CC : C’est notre anniversaire.
DD : Veux-tu rire de moi? Tu marques l’anniversaire de notre relation ? C’est quoi ça?
CC : Ouvre-le.
DD : J’l’ai ouvert et j’ sais toujours pas c’que c’est.
CC : C’est un presse-papier. J’pense que ça vaut vraiment cher.
DD : Tu penses?
CC : Je l’ai volé dans le bureau d’un avocat. Un vrai enculé.
DD : J’ai pas beaucoup de papier chez moi. Mais merci. Oh shit!
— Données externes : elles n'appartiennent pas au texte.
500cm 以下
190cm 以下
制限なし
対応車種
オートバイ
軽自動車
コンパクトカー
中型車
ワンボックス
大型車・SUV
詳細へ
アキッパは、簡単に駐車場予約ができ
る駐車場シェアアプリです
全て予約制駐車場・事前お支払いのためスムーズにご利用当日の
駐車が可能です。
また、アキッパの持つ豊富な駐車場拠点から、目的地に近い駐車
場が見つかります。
(BB apparait dans le cadre de porte, couvert(e) de poussière et de papier.)
CC : Tu… Tu es…On était juste… hmm...
BB : [J’étais dans son bureau. J’lui expliquais qu’on devait trouver une façon de s’entendre. Et en plein milieu de ma phrase, tout a explosé.] Il y avait de l’eau et de la fumée partout en même temps. Et du papier. [Je saignais un peu mais pas tant que ça. Mais lui (elle) saignait beaucoup. J’ai essayé de faire quelque chose mais il n’y avait rien que je pouvais faire.] C’était vraiment calme. Tout le monde partait. Alors j’ai simplement suivi le monde dans les escaliers. Il y avait beaucoup de marches. Je voulais retourner dans mon bureau mais il y avait toute cette eau, et cette fumée, et ce papier. Alors je suis revenu(e) à la maison.